A Series D train on special service in 2004 (Jcornelius/CC 2.0)
By Feargus O’Sullivan
This story first appeared in City Lab and is published here with kind permission from the author.
For senior Berliners, there may be something strangely familiar about the latest batch of trains destined for the Berlin subway system. They actually first served the city back in the 1950s. In an unlikely decision-making twist, the system has decided to delve into its history, renovating trains constructed to run on its tracks before the city was cut in two in 1961. So old are the D and DL series trains — affectionately known as “Doras” — that there’s only one city where they are still in daily use. That’s the North Korean capital, Pyongyang, to which Berlin sold 105 trains at the end of the 1990s.

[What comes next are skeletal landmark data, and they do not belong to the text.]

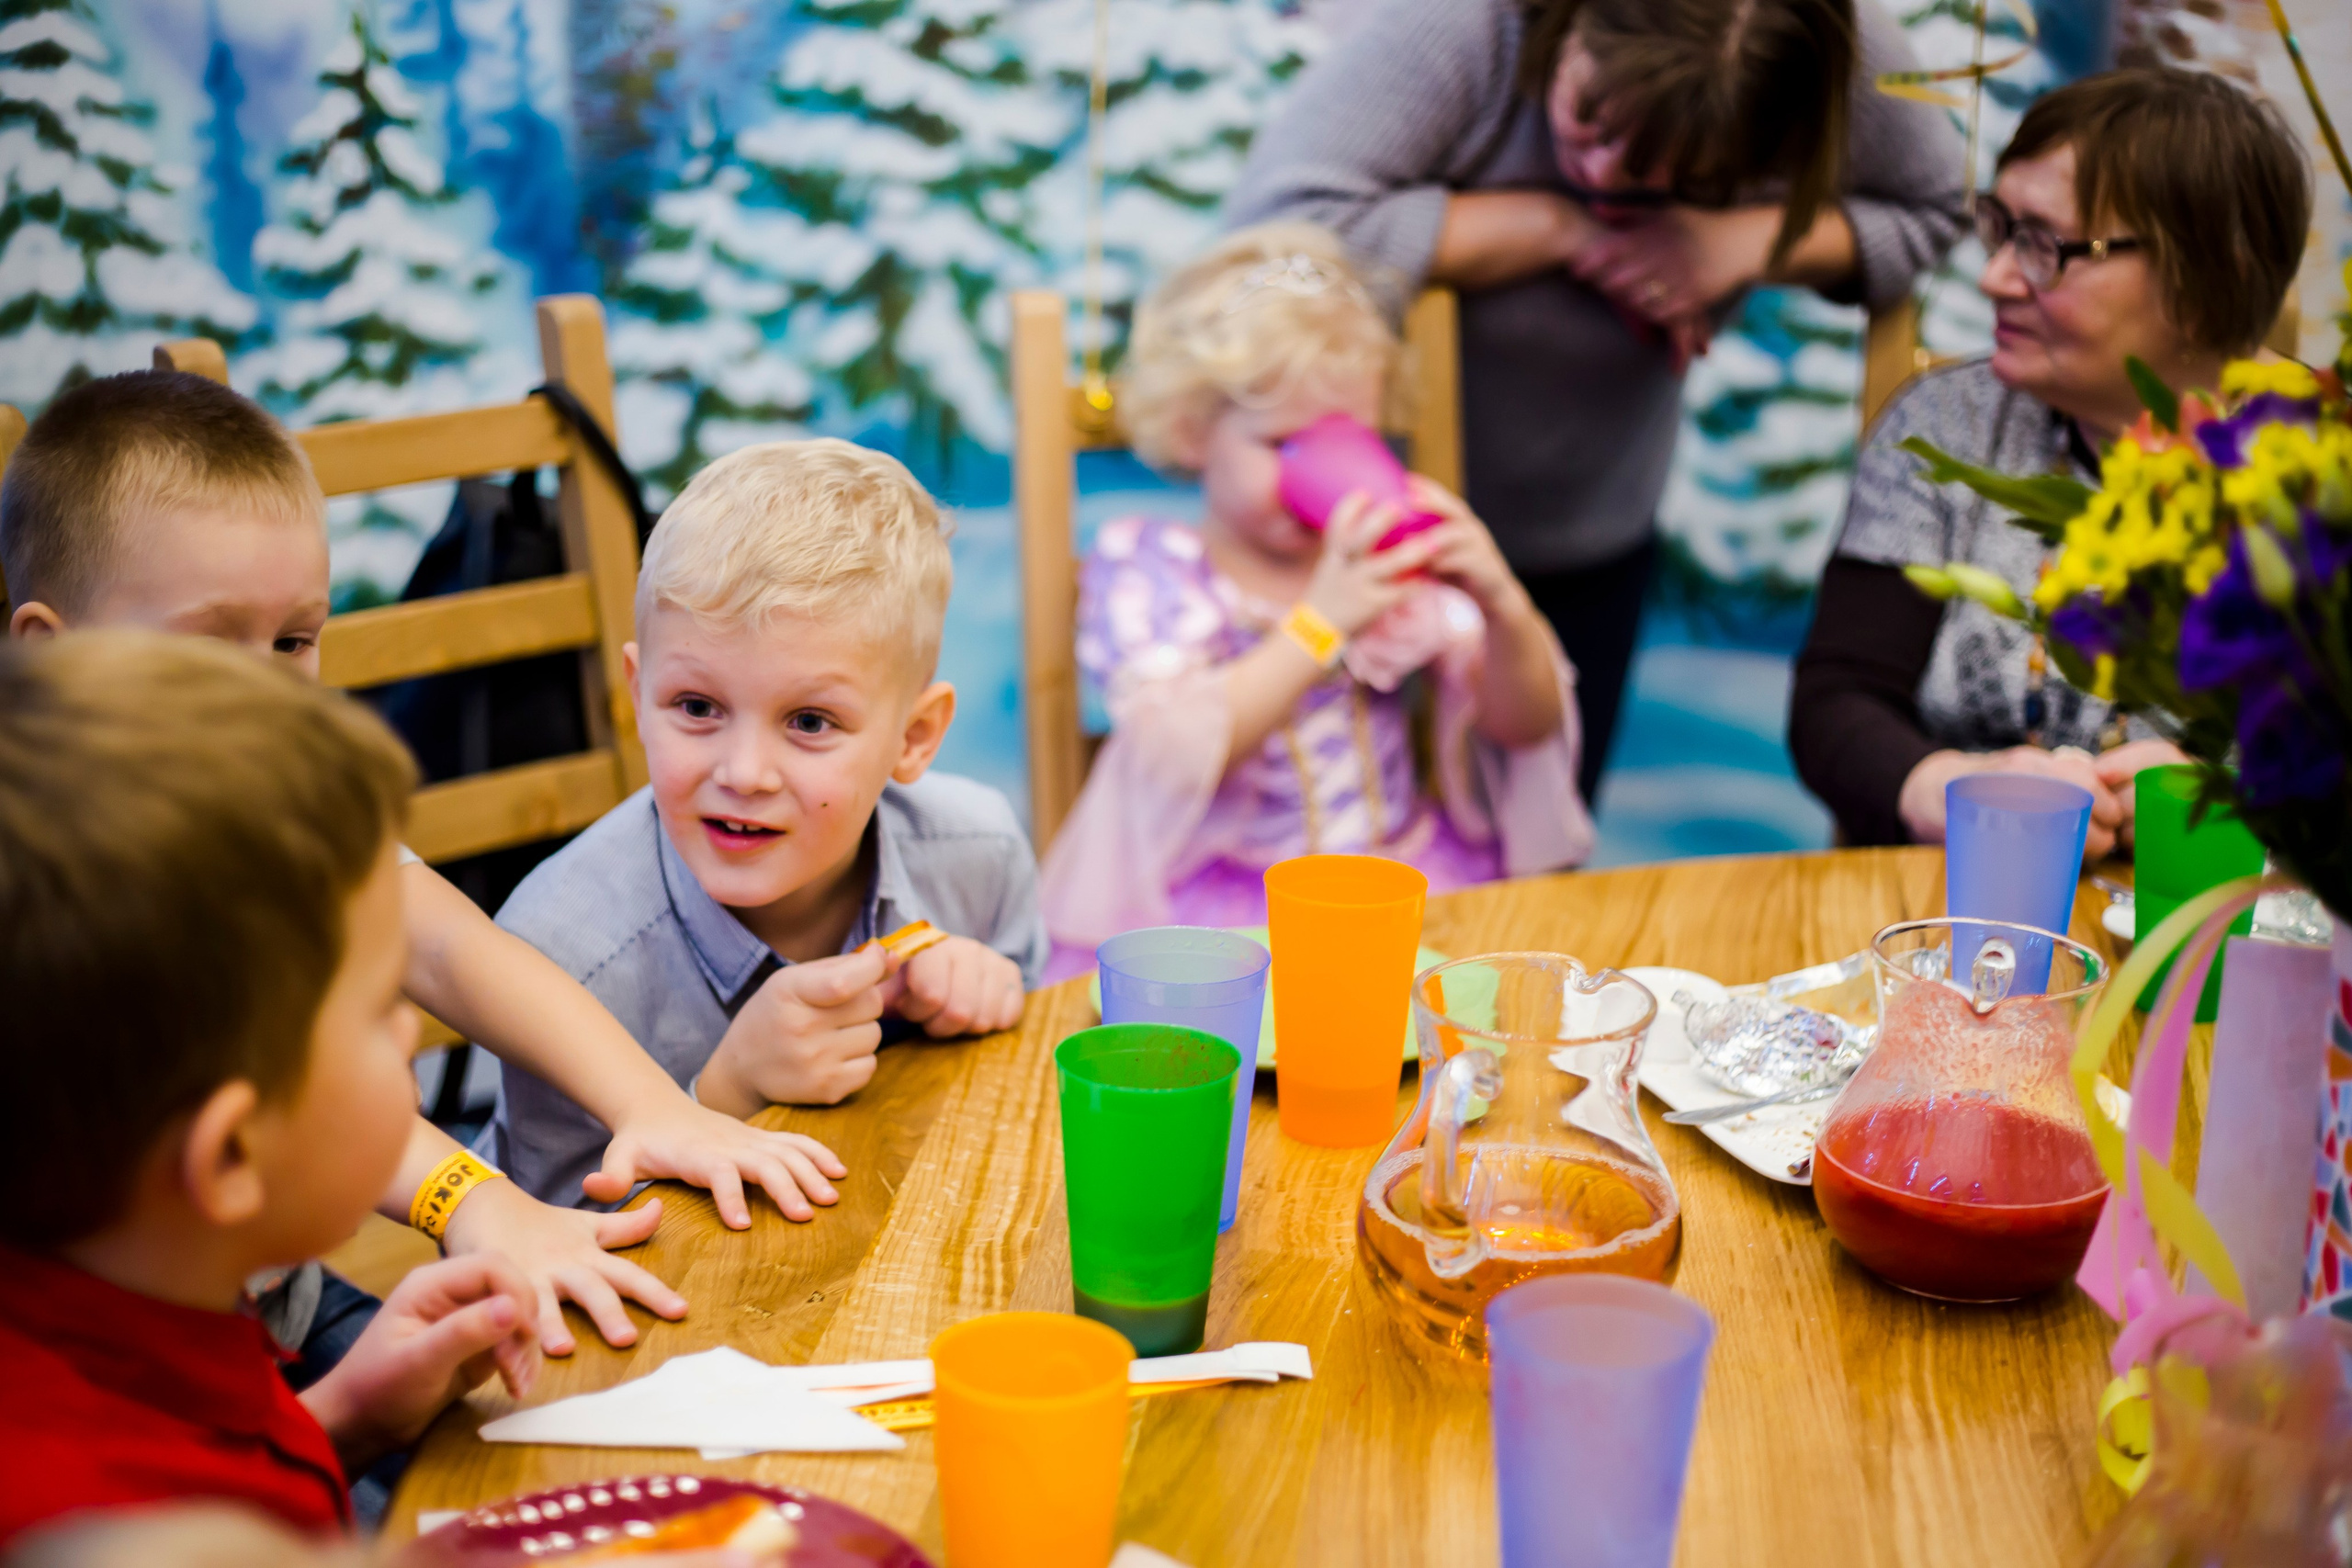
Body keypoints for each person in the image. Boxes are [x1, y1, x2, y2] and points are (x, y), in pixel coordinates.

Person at [0, 371, 850, 1362]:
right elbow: (297, 1101)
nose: (273, 692)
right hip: (107, 1376)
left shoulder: (281, 803)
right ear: (50, 656)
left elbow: (452, 948)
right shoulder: (59, 885)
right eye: (213, 644)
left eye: (293, 640)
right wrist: (476, 1202)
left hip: (289, 1306)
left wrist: (653, 1108)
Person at [1225, 0, 1966, 801]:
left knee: (1545, 817)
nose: (1605, 173)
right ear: (1564, 24)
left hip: (1595, 535)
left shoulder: (1823, 49)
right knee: (1364, 822)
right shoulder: (1463, 28)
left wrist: (1739, 242)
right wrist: (1561, 229)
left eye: (1670, 177)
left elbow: (1934, 207)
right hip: (1368, 534)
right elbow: (1274, 238)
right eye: (1587, 122)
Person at [0, 632, 543, 1549]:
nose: (412, 1032)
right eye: (380, 1009)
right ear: (232, 1155)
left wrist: (350, 1415)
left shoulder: (143, 1294)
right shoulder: (99, 1525)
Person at [488, 438, 1045, 1209]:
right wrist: (723, 1092)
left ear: (914, 738)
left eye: (810, 720)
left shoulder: (977, 855)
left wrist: (994, 995)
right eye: (696, 707)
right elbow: (546, 1247)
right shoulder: (561, 957)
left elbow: (1032, 1104)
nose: (744, 772)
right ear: (637, 693)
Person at [1038, 224, 1591, 969]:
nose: (1320, 472)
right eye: (1285, 445)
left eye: (1349, 440)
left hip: (1403, 884)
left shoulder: (1378, 556)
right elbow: (1171, 753)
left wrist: (1503, 607)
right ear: (1194, 433)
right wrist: (1322, 624)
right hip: (1229, 913)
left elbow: (1524, 725)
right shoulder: (1156, 567)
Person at [1789, 68, 2312, 856]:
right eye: (2002, 229)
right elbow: (1837, 702)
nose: (1995, 276)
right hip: (1959, 906)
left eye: (2044, 247)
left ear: (2205, 283)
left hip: (2226, 933)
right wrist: (1949, 787)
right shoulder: (1948, 427)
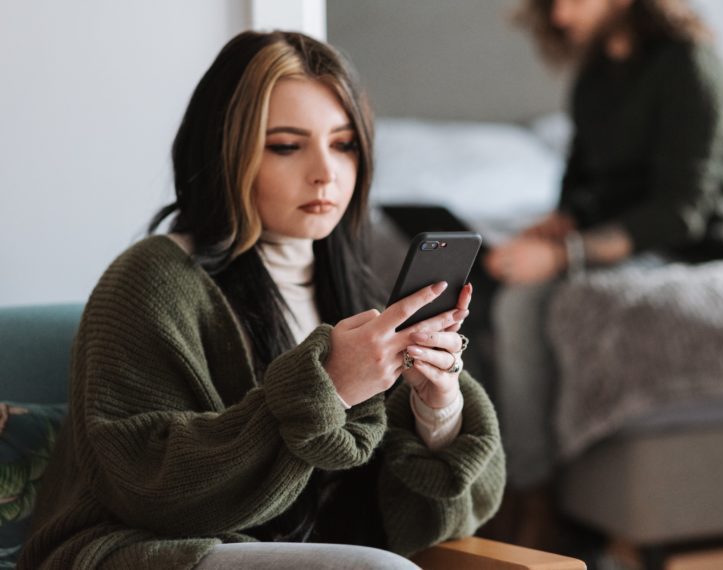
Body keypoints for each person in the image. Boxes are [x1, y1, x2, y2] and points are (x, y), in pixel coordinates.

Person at [19, 31, 505, 569]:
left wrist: (438, 412)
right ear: (226, 149)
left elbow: (453, 519)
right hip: (152, 553)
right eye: (286, 146)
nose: (326, 172)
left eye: (343, 144)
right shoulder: (151, 278)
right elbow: (145, 485)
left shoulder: (354, 294)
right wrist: (328, 389)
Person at [479, 0, 723, 549]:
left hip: (680, 242)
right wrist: (554, 226)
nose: (559, 14)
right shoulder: (596, 72)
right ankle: (485, 484)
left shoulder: (688, 64)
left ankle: (533, 499)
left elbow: (679, 211)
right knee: (486, 285)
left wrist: (563, 257)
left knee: (522, 305)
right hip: (606, 231)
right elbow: (581, 181)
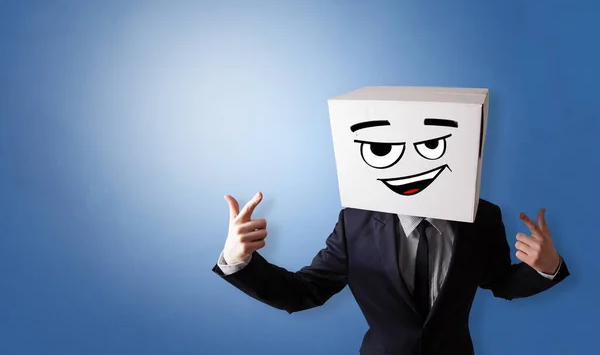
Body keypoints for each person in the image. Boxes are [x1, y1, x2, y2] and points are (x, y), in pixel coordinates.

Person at [211, 86, 570, 354]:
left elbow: (501, 282)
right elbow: (305, 292)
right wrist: (239, 261)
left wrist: (545, 268)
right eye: (383, 149)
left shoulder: (483, 217)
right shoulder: (356, 223)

The idea of recomissioning 60-year-old carriages will no doubt get train-spotters drooling, but there’s a pragmatic reason why the trains are coming back. Berlin has a desperate shortage of rolling stock. City transit body BVG (Berliner Verkehrsbetriebe) wants to avoid the costs of buying more engines and reckons it can renovate and re-kit three of the old trains for just €1.9 million — a snip compared to what three entirely new trains would cost. Three trains won’t make a whole lot of difference across an entire city, of course, which is why the refitted wagons will be confined to a single line. This is arguably the smartest part of the plan. By running on Berlin’s Line U55 from spring 2017, the 1950s trains should attract tourists to what could be Berlin’s biggest transit white elephant.